Interview with Alexander Pippert, Head of Innovation Center Smart Home, E.ON

By Anthony Pohl, Conference Manager, Smart Homes 2011

What opportunities will smart home deployment open up for E.ON?

The “smart home” concept, including the development of new demand side management and virtual power plant products for the mass market, are exciting opportunities for utilities. Additionally, a whole range of new services will create differentiating factors from competitors – an important factor in customer retention.

What needs to change for the smart home to see mass customization?

There are still significant barriers to overcome. From a customer perspective, installation costs need to decrease and access to a full scale smart home ecosystem to be simplified. Finally, we need communication standards that are accepted by all parties.

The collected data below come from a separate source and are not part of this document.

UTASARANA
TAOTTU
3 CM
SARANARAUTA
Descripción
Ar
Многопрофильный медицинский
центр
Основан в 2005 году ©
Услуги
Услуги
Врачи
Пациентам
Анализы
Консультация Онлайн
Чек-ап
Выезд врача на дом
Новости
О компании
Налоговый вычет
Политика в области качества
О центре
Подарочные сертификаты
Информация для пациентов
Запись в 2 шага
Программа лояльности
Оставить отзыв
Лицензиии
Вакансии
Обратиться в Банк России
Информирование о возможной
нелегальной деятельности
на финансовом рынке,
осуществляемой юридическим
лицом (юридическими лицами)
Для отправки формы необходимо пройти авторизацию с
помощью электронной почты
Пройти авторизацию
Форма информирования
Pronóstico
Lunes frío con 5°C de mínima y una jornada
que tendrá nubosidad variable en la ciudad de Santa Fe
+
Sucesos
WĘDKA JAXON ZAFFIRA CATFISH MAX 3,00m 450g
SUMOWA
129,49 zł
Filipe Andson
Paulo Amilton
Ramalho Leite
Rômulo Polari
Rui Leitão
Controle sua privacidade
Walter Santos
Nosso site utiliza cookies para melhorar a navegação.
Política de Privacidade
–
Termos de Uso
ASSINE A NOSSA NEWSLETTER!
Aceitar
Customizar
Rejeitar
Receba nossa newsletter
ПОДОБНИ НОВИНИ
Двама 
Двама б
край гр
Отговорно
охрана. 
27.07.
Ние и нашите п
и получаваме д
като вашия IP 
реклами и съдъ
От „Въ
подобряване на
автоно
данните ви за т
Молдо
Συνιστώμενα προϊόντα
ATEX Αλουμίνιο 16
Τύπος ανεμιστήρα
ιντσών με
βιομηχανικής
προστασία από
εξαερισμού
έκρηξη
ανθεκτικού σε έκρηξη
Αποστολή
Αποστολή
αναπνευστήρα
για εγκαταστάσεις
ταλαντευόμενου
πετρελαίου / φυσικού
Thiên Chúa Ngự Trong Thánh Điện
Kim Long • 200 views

Why have smart homes not taken off?

Until recently the underlying technology was not broadly available (wireless communication of smart home systems along with smart phones and tablets). These technologies have changed the way we live. Smart home solutions are a natural extension and complement to these ICT advancements. Ongoing changes to our lifestyles, triggered by working patterns and these ICT breakthroughs, have led to a high demand for data accessibility and transparency via mobile devices. Thus, the consumer only now is prepared to consider remote home control and other mobile facilitated services.
 
From a utility perspective, there was never a major pressure, e.g. to reimburse the cost of the smart meter. So utilities so far were not sufficiently pursuing innovative ways to leverage this deployed infrastructure and offer new services.

What is the value of smart homes for integrated utilities?

Especially large utilities need to adapt to changing electricity market paradigms. Customers’ increased demand for decentralized energy and energy efficiency is to be met by innovative products. Areas of potential gains might be new services (like energy consulting), avoided grid extensions, customer retention or more efficient utilization of large power plants. However, most of these effects are long term, rather than short term one, and will materialize only in case the smart home idea really takes off.

How can smart homes be monetized for E.ON?

The areas described above are the main value pools for utilities. This is true especially for E.ON, as it has a customer base big enough to actually create portfolio effects, although, a portfolio is only the result of convincing every single customer with attractive products. This will be our challenge for the years to come.